Discerning women in ministry leadership in the Mennonite Brethren church
“It’s like a detective story; you see all these threads woven together,” says Doug Heidebrecht.
Heidebrecht’s Women in Ministry Leadership: The Journey of the Mennonite Brethren, 1954–2010 is the story of the denominational conversation regarding women in ministry positions within Canadian and U.S. Mennonite Brethren churches.
Women in Ministry Leadership was launched on May 10, 2019, at Canadian Mennonite University, Winnipeg, with some 45 people in attendance. It is a more popular presentation of Heidebrecht’s PhD dissertation, “Contextualizing Community Hermeneutics: Mennonite Brethren and Women in Church Leadership” (University of Wales, 2013).
Paths to leadership roles
Since the Mennonite Brethren General Conference gathering in 1999, he has been researching the paths Mennonite Brethren have walked regarding women in leadership roles even as the conference continued move in new directions leading to the 2006 Canadian conference resolution.
“No other issue has received this level of attention by Mennonite Brethren during the second half of the 20th century,” Heidebrecht writes.
Women’s columns in MB periodicals during the 1960s gave women a public voice in the conference, and became the first avenue for engaging questions regarding women’s involvement in the church that were being raised within the larger society. Katie Funk Wiebe, in particular, was significant in calling for change not only through her prolific writing (articles and books), but also in her speaking and teaching ministry.

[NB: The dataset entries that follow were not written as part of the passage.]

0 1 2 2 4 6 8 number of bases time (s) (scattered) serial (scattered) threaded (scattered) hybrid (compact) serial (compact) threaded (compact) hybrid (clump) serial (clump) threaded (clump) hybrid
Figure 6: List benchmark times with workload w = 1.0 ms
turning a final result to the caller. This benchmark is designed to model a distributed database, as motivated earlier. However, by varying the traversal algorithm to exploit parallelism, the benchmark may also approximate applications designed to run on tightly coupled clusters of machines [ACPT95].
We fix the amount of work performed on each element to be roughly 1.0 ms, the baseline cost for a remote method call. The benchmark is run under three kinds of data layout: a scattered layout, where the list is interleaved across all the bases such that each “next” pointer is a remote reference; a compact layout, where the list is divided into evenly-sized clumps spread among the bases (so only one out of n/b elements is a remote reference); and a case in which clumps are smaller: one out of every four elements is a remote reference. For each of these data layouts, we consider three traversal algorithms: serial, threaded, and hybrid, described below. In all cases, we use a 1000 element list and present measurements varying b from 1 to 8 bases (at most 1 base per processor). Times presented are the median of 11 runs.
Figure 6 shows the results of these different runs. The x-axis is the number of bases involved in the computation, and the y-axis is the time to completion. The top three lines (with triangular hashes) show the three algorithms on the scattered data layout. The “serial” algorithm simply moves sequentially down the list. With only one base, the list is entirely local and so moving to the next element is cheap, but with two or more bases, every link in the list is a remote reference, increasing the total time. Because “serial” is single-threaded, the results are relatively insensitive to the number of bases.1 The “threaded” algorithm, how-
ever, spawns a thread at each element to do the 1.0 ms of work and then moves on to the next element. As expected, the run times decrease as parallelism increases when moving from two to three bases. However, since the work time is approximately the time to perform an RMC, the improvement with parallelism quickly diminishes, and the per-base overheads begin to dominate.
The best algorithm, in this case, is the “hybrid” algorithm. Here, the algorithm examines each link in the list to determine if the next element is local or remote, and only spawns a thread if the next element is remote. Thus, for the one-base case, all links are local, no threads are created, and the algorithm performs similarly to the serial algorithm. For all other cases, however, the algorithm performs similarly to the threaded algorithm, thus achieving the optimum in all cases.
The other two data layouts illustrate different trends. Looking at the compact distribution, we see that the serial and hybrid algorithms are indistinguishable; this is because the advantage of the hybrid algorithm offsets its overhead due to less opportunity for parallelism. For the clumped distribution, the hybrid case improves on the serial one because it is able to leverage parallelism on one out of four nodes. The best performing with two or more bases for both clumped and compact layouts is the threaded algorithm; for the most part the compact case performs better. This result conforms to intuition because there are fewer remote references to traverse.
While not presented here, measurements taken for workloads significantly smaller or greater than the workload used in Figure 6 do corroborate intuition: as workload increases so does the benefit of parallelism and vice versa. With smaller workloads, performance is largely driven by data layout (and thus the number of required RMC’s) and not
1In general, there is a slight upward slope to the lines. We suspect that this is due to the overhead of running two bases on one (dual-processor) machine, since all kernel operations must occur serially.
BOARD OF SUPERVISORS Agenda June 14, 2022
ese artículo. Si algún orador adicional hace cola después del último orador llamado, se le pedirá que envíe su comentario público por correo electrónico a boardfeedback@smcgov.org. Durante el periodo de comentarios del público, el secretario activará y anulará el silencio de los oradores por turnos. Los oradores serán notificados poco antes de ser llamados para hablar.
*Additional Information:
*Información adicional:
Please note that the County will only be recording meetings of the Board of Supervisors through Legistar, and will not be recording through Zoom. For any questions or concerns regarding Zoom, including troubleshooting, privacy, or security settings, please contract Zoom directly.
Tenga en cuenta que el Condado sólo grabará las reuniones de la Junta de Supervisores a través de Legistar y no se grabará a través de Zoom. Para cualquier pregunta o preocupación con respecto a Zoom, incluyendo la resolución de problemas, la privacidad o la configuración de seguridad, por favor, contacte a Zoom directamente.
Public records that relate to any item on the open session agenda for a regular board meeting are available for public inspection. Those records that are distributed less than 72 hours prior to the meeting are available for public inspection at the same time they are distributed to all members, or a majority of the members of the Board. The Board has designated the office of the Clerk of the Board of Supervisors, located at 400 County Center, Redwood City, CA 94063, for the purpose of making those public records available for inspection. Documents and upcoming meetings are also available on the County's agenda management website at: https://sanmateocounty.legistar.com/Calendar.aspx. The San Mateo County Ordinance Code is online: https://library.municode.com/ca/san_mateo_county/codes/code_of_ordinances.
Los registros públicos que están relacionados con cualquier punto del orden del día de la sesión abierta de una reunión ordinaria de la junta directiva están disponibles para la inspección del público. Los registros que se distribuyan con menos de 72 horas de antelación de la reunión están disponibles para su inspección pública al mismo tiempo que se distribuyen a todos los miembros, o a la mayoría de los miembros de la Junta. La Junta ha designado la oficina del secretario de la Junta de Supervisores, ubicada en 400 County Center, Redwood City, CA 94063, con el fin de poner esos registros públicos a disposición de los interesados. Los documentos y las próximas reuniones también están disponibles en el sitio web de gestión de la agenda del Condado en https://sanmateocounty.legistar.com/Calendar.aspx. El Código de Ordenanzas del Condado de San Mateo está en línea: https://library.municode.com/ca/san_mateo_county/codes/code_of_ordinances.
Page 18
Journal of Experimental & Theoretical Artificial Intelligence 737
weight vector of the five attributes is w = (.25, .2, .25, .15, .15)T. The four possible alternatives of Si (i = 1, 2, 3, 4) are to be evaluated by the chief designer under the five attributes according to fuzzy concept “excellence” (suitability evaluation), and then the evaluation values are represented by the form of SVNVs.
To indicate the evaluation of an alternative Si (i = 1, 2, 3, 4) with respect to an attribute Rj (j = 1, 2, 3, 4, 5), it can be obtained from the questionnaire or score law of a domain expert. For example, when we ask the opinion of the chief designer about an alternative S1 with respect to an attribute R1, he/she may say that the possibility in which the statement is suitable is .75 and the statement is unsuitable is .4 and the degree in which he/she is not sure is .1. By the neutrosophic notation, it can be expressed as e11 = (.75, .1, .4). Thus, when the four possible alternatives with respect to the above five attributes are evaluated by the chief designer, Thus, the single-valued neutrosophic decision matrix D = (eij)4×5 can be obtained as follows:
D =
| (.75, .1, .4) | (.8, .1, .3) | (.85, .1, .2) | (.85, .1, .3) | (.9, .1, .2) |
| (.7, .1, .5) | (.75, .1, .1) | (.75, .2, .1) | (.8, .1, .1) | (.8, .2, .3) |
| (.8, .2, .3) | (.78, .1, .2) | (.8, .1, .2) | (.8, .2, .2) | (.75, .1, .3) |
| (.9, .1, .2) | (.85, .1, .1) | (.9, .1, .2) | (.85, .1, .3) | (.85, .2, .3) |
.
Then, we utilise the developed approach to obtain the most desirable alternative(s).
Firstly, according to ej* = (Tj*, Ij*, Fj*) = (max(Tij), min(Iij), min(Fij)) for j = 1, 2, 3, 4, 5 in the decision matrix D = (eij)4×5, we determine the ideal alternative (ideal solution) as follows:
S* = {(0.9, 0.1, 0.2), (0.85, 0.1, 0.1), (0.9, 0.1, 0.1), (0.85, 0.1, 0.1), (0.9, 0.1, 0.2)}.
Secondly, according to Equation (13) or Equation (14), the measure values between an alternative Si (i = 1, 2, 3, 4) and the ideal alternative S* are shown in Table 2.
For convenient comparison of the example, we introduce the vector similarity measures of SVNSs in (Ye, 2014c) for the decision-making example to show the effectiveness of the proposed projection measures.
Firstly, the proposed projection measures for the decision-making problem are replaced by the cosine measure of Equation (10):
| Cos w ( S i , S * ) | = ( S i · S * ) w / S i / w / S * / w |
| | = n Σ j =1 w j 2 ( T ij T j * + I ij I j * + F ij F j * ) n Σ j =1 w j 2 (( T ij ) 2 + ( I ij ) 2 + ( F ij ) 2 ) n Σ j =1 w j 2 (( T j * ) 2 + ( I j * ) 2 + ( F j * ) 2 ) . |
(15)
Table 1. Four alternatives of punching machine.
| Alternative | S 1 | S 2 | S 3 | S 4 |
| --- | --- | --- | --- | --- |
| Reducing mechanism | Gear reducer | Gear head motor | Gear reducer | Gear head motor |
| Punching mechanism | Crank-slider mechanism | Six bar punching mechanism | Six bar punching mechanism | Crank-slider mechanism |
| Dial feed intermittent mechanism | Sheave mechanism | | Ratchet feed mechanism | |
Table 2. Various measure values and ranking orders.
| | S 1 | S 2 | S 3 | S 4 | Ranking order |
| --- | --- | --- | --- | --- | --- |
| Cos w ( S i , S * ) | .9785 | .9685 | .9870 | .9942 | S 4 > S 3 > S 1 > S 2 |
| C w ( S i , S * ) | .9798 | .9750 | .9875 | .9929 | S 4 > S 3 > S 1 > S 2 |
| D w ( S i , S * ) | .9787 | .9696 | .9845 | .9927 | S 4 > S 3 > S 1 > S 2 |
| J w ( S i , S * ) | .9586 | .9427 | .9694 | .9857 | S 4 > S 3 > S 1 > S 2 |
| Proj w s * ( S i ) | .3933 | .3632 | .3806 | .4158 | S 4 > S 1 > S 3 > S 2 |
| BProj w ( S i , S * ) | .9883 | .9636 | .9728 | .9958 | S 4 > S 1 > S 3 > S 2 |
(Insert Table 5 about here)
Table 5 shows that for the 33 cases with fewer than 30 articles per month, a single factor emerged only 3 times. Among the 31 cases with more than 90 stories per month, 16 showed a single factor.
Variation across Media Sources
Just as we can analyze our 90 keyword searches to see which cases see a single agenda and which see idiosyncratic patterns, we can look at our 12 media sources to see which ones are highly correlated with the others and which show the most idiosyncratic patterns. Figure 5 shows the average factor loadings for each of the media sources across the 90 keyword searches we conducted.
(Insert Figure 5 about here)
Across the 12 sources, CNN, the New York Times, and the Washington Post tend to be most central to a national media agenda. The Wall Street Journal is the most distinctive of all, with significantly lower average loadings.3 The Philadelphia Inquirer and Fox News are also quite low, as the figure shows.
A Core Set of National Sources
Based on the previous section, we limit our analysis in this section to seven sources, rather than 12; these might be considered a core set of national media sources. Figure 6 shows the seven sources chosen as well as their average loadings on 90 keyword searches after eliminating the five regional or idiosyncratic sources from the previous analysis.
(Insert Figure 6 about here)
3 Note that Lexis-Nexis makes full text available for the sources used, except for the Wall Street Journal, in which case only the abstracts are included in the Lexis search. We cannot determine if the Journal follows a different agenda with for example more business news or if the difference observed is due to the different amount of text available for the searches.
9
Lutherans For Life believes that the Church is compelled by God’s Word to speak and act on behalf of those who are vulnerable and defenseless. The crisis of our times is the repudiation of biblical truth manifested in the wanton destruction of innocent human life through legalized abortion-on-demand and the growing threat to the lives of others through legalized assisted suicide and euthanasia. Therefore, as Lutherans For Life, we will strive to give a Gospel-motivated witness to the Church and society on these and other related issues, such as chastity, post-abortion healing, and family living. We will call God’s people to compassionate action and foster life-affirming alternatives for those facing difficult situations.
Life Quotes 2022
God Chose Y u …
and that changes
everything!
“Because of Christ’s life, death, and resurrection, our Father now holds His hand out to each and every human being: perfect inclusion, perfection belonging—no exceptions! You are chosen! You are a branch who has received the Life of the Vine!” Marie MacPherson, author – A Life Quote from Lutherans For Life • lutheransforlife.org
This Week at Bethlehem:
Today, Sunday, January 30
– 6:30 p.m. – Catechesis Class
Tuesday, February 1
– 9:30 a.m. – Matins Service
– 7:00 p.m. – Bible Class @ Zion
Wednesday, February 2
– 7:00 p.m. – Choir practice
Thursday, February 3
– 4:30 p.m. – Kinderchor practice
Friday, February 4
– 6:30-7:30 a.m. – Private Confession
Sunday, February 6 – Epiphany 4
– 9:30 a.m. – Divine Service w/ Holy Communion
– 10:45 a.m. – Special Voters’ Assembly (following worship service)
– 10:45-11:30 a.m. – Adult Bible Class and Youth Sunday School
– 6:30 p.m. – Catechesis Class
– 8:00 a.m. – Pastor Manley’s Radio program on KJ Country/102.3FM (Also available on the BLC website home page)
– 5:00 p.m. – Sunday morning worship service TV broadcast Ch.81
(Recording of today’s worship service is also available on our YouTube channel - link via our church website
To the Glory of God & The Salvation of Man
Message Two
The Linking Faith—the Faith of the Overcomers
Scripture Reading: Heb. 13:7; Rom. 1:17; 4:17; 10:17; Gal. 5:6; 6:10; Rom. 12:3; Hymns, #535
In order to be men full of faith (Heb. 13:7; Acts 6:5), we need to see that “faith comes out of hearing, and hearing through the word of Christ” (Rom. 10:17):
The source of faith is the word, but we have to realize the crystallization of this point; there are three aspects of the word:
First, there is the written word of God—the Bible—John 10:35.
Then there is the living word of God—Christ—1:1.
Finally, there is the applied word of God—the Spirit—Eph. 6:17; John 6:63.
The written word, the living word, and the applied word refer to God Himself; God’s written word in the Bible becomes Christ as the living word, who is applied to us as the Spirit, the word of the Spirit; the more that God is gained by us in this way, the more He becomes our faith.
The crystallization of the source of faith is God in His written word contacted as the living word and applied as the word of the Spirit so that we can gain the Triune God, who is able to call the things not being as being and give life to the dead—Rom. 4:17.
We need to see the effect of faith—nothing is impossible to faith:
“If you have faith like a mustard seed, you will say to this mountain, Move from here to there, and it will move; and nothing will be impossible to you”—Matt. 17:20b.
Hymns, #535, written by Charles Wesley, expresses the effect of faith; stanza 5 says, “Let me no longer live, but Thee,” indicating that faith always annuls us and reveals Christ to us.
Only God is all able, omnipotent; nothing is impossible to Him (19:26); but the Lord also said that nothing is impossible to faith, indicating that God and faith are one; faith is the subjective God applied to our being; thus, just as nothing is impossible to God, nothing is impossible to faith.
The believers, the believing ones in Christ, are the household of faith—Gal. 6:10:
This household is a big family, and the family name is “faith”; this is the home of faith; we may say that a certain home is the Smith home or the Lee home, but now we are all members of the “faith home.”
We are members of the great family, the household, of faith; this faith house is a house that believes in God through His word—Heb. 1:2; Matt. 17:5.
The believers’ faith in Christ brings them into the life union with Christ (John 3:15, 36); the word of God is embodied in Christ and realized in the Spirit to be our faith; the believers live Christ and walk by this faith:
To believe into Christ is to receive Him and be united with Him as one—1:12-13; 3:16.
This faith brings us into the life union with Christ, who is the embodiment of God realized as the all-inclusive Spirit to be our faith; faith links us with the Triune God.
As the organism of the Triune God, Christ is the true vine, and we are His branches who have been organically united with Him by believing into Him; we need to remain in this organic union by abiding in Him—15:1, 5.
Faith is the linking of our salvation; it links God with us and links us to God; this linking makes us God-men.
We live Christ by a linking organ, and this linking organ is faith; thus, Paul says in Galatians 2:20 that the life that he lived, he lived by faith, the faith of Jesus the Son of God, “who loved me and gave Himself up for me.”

However, it was the unprecedented “spontaneous attendance” of five women – Irene E. Willems, Betty Willems, Mary Poetker, Kae Neufeld, and Anne Neufeld – as delegates at the 1968 annual Canadian MB convention that opened the door for increasing participation of women in conference gatherings and raised new theological questions for provincial and later national conferences, says Heidebrecht.
Scripture and church
Heidebrecht explores three interwoven themes in the book.
- What does the Bible say?
- How does the church live faithfully in world that is changing?
- And how do Mennonite Brethren wrestle together as a community toward the seemingly elusive goal of consensus.
In the course of his research, Heidebrecht had many conversations with key participants in the study conferences and the formation of resolutions. However, the book is based on written materials – board meeting minutes, papers, and published articles.
The focus is not solely on official leaders – Heidebrecht also presents how people in church engaged in this conversation through correspondence and Letters to the Editor from the Mennonite Brethren Herald (Canada) and the Christian Leader (US).
“How do you give voice to the people in the pews?” Heidebrecht says the letters provided an avenue to bring those voices –of both men and women – into the book. He recognizes the sensitive nature of telling a story that is still unfolding where many participants continue to be actively involved in Mennonite Brethren churches and leadership roles.
Though his source materials are in the public record, Heidebrecht’s work makes the evidence accessible to readers by telling the story, highlighting the decision-making process, and interpreting the underlying currents all in one place.
“It’s a story that needed to be told,” says Jon Isaak, secretary of the MB Historical Commission, which commissioned Heidebrecht to update his dissertation research to 2010 and publish the book with Kindred Productions.
Heidebrecht wrote about the Canadian Conference 2006 resolution in a final chapter of the book, a component not included in his dissertation. “Have we remained in 2006?” one participant asked at the book launch. “What gives hope is local churches wrestling with their own convictions,” says Heidebrecht.
“This book gives a sense of the story, the push and pull, frustrating and fascinating dimensions,” says Isaak.